EXERCISE AIM: Extract every line of the records that contains the string "opentelemetry". Case counts, so only lines with that exact capitalization qualify.

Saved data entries
################

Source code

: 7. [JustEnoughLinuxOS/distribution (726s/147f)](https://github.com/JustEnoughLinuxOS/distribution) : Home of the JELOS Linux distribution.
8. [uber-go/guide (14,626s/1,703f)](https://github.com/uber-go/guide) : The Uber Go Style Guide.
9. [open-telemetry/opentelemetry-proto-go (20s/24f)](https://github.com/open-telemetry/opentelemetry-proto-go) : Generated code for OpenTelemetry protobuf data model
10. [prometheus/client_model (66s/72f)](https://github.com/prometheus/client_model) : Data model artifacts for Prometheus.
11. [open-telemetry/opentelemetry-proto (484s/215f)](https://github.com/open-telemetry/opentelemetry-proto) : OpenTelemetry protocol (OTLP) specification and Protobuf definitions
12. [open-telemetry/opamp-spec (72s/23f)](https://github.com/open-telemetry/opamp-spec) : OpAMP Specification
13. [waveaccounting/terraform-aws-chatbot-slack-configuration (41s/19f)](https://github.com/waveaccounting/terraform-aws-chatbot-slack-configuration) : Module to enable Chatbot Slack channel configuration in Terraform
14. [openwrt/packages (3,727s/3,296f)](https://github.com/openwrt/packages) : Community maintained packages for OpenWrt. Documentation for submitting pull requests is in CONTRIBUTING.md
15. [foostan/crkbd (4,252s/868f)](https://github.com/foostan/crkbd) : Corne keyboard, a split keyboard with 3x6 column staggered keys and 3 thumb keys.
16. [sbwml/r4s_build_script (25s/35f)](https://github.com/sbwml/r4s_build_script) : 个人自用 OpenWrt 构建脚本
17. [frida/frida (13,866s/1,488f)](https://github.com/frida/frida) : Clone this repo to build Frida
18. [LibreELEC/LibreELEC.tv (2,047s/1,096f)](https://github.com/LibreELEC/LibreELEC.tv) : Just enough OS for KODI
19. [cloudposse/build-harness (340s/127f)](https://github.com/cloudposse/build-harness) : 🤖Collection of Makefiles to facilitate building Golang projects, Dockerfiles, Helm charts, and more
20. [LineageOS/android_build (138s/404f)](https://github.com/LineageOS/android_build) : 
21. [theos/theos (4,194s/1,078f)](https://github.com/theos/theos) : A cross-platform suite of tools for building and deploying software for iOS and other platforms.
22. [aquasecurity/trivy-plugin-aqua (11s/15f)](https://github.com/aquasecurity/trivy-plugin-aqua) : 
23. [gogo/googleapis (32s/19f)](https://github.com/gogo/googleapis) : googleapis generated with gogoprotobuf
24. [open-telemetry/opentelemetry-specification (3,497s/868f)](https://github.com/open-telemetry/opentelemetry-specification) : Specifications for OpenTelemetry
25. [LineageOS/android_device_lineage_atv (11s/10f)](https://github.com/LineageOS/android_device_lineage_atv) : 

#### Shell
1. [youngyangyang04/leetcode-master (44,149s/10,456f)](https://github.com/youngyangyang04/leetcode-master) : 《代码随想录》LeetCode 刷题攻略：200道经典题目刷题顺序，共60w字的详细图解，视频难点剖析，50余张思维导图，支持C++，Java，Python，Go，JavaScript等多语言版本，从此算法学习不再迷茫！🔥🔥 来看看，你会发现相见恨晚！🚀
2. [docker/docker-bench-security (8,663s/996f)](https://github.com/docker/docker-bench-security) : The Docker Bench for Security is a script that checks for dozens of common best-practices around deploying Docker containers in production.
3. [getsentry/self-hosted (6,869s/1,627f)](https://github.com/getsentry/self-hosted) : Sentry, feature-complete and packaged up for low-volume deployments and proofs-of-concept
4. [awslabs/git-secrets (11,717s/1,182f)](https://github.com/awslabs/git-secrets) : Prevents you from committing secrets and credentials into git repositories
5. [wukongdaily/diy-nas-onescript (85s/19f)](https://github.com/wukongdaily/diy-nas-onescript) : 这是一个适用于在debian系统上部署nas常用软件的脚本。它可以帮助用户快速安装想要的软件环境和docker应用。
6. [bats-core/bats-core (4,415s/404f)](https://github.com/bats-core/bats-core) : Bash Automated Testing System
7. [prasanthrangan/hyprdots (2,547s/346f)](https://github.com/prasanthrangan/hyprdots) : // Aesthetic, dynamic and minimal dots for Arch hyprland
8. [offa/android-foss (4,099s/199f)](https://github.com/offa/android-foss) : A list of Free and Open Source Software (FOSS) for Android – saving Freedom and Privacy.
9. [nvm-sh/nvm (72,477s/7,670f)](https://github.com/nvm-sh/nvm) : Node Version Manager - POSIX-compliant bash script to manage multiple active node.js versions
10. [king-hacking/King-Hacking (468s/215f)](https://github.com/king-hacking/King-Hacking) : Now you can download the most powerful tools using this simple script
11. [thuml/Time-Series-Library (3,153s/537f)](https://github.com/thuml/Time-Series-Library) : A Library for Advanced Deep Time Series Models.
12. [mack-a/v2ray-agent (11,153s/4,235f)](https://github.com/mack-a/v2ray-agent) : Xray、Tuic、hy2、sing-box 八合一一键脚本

################

SOLVED EXERCISE:
9. [open-telemetry/opentelemetry-proto-go (20s/24f)](https://github.com/open-telemetry/opentelemetry-proto-go) : Generated code for OpenTelemetry protobuf data model
11. [open-telemetry/opentelemetry-proto (484s/215f)](https://github.com/open-telemetry/opentelemetry-proto) : OpenTelemetry protocol (OTLP) specification and Protobuf definitions
24. [open-telemetry/opentelemetry-specification (3,497s/868f)](https://github.com/open-telemetry/opentelemetry-specification) : Specifications for OpenTelemetry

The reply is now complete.